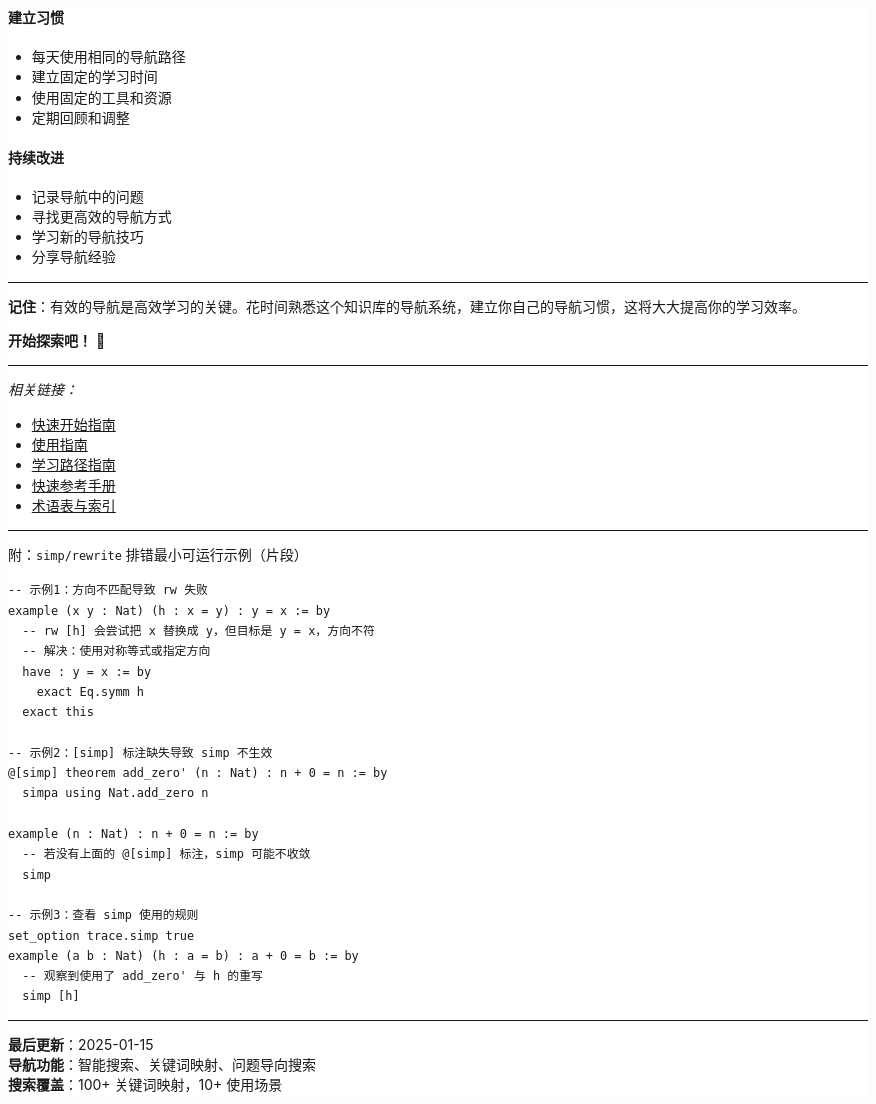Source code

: #### 建立习惯

- 每天使用相同的导航路径
- 建立固定的学习时间
- 使用固定的工具和资源
- 定期回顾和调整

#### 持续改进

- 记录导航中的问题
- 寻找更高效的导航方式
- 学习新的导航技巧
- 分享导航经验

---

**记住**：有效的导航是高效学习的关键。花时间熟悉这个知识库的导航系统，建立你自己的导航习惯，这将大大提高你的学习效率。

**开始探索吧！** 🧭

---

*相关链接：*

- [快速开始指南](./12-快速开始指南.md)
- [使用指南](./11-使用指南.md)
- [学习路径指南](./01-学习路径指南.md)
- [快速参考手册](./04-快速参考手册.md)
- [术语表与索引](./10-术语表与索引.md)

---

附：`simp/rewrite` 排错最小可运行示例（片段）

```lean
-- 示例1：方向不匹配导致 rw 失败
example (x y : Nat) (h : x = y) : y = x := by
  -- rw [h] 会尝试把 x 替换成 y，但目标是 y = x，方向不符
  -- 解决：使用对称等式或指定方向
  have : y = x := by
    exact Eq.symm h
  exact this

-- 示例2：[simp] 标注缺失导致 simp 不生效
@[simp] theorem add_zero' (n : Nat) : n + 0 = n := by
  simpa using Nat.add_zero n

example (n : Nat) : n + 0 = n := by
  -- 若没有上面的 @[simp] 标注，simp 可能不收敛
  simp

-- 示例3：查看 simp 使用的规则
set_option trace.simp true
example (a b : Nat) (h : a = b) : a + 0 = b := by
  -- 观察到使用了 add_zero' 与 h 的重写
  simp [h]
```

---

**最后更新**：2025-01-15  
**导航功能**：智能搜索、关键词映射、问题导向搜索  
**搜索覆盖**：100+ 关键词映射，10+ 使用场景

__Requirement__
Reproduce every line from the entries that holds the word "example".

__Written answer__
example (x y : Nat) (h : x = y) : y = x := by
example (n : Nat) : n + 0 = n := by
example (a b : Nat) (h : a = b) : a + 0 = b := by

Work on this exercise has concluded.